**Task instructions**
Copy every line of text in the records below word for word. Leave out the pictures.

═══ Material for this exercise ═══

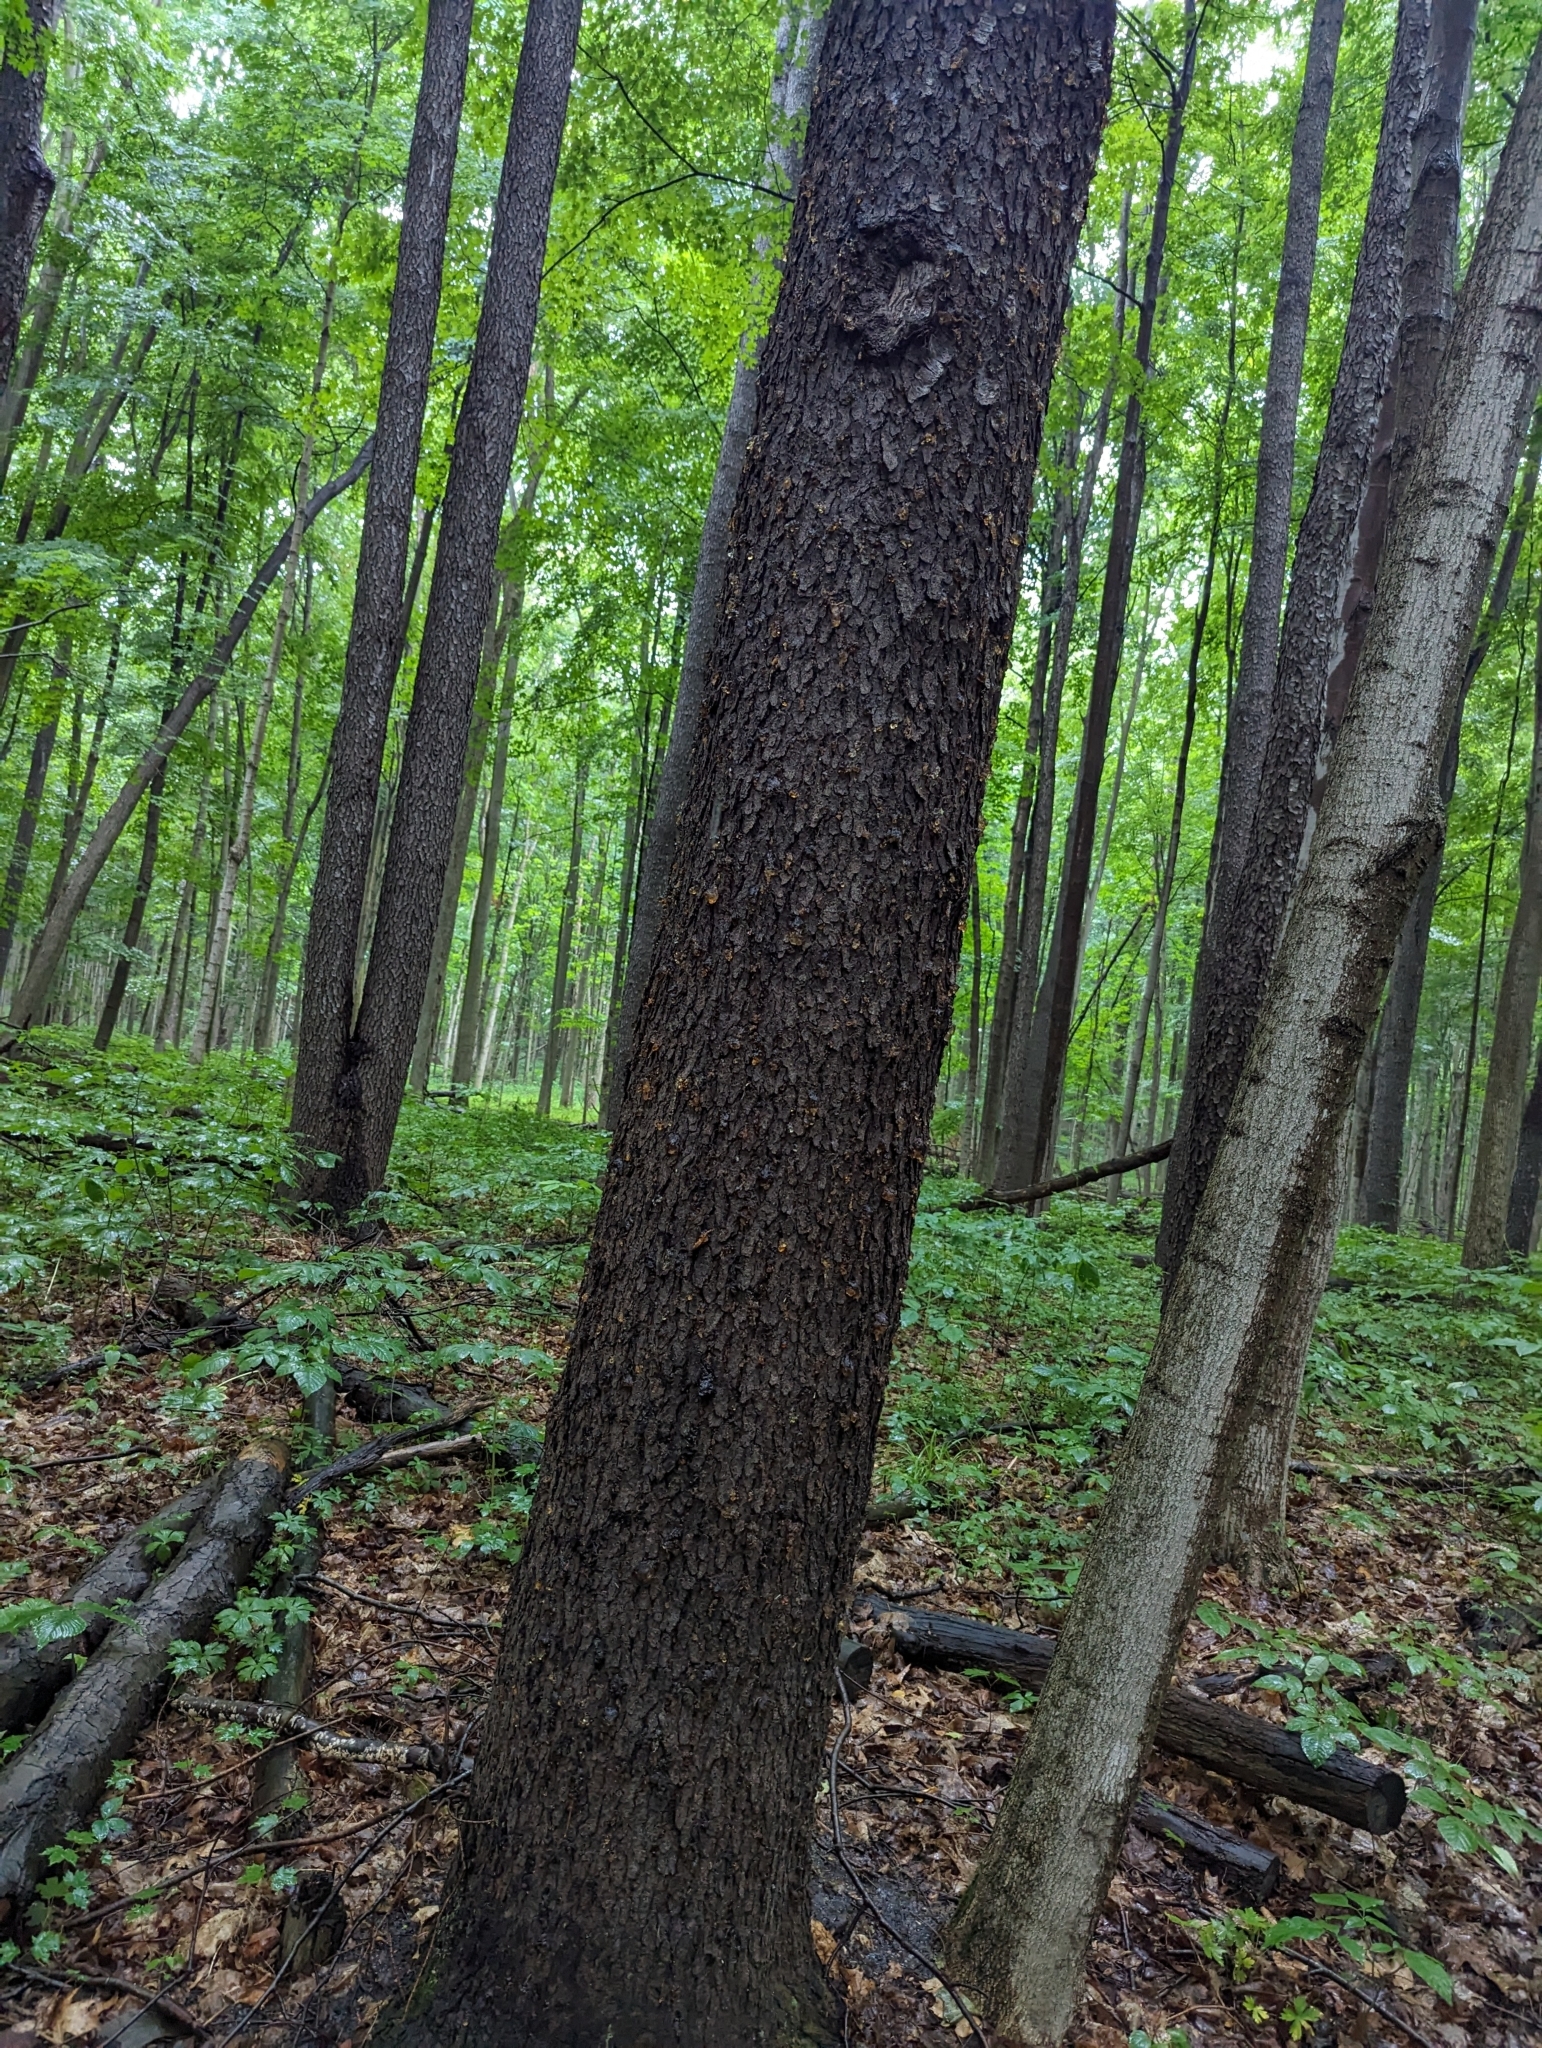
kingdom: Plantae
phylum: Tracheophyta
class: Magnoliopsida
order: Rosales
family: Rosaceae
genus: Prunus
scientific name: Prunus serotina
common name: Black cherry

═══

**The completed task**
kingdom: Plantae
phylum: Tracheophyta
class: Magnoliopsida
order: Rosales
family: Rosaceae
genus: Prunus
scientific name: Prunus serotina
common name: Black cherry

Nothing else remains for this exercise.